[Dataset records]
[Start of Attachment]

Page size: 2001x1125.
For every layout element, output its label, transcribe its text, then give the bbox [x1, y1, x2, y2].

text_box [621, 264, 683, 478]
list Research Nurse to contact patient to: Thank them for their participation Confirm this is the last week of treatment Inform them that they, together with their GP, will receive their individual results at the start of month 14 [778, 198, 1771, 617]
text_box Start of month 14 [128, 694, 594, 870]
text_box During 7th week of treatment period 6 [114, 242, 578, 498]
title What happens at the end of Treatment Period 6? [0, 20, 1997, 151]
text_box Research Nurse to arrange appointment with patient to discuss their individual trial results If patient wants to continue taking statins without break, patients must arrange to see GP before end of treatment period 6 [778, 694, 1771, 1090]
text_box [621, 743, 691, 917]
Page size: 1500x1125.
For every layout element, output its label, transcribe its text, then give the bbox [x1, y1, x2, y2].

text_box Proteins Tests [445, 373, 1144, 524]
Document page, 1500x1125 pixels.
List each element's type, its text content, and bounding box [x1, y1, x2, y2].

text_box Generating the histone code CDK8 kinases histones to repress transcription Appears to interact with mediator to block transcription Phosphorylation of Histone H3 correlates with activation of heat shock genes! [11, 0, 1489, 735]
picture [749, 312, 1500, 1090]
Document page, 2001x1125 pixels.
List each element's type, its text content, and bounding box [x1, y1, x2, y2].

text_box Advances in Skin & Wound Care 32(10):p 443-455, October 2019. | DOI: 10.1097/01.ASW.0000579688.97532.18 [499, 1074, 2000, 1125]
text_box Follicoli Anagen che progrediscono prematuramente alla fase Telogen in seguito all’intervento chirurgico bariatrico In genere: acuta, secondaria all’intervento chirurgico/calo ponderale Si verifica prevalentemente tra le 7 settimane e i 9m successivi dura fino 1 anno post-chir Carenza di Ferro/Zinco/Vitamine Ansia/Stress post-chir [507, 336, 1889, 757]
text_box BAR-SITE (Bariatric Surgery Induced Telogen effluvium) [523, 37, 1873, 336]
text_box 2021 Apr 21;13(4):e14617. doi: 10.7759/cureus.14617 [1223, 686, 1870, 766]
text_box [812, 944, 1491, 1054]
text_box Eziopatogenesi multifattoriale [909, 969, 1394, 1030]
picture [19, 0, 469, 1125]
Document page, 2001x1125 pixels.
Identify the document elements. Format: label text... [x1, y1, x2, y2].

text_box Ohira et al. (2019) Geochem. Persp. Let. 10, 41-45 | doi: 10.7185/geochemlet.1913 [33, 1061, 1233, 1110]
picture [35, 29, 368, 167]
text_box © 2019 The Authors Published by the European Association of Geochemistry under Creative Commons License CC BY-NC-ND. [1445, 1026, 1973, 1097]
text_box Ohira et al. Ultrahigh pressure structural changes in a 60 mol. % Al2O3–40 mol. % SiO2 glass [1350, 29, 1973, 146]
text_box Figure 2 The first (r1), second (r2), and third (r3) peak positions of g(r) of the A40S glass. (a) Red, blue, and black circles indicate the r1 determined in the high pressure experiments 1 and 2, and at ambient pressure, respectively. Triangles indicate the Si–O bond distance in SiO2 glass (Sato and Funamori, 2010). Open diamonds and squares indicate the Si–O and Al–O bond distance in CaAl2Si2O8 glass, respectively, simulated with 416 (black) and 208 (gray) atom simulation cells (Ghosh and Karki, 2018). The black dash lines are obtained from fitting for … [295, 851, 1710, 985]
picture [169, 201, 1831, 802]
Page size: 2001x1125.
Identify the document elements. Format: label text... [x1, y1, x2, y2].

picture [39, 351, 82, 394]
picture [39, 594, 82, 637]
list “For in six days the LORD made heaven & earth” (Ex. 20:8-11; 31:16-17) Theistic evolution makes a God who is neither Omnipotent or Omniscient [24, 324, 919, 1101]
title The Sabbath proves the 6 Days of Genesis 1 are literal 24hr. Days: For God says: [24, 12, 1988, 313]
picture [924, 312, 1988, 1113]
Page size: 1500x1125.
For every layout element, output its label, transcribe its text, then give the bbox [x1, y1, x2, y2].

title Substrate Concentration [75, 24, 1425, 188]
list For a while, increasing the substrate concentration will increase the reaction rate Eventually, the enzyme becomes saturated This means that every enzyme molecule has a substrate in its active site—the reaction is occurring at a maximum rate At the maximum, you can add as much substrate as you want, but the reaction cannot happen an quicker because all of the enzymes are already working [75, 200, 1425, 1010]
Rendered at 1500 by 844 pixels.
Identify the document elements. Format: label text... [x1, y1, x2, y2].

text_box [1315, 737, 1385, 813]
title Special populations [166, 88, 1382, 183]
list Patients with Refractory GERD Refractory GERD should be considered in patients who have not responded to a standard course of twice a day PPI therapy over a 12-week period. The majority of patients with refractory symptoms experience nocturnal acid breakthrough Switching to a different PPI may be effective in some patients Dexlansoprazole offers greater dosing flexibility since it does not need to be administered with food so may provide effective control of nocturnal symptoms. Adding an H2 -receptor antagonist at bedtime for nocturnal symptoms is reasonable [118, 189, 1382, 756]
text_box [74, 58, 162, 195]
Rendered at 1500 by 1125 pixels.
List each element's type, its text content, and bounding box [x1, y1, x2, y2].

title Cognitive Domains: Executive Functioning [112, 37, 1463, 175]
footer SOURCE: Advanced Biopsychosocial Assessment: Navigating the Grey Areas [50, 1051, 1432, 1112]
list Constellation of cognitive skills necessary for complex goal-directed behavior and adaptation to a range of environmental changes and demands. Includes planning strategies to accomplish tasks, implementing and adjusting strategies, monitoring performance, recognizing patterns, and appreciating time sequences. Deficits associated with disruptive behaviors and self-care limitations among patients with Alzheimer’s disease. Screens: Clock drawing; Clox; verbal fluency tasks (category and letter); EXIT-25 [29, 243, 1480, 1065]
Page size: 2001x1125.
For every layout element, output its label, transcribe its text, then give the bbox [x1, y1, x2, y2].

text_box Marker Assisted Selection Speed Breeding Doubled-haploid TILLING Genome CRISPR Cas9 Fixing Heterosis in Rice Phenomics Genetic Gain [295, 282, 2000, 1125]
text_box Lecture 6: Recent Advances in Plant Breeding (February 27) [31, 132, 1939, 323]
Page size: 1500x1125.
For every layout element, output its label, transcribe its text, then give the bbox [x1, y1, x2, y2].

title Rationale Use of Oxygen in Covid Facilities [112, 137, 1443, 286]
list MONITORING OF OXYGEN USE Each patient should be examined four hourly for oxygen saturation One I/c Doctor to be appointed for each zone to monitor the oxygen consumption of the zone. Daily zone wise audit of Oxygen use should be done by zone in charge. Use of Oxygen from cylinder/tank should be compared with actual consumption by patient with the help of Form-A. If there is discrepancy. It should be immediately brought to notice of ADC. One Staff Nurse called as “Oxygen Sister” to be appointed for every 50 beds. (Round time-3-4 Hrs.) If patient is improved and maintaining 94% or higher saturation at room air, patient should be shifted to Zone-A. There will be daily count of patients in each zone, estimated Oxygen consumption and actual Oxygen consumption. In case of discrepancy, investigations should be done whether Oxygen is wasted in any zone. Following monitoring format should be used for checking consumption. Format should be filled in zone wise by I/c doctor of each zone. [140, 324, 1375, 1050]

[End of Attachment]

Pull every line that holds the string "pixels" out of the records.

*Expected output*.
Document page, 1500x1125 pixels.
Document page, 2001x1125 pixels.
Document page, 2001x1125 pixels.
Rendered at 1500 by 844 pixels.
Rendered at 1500 by 1125 pixels.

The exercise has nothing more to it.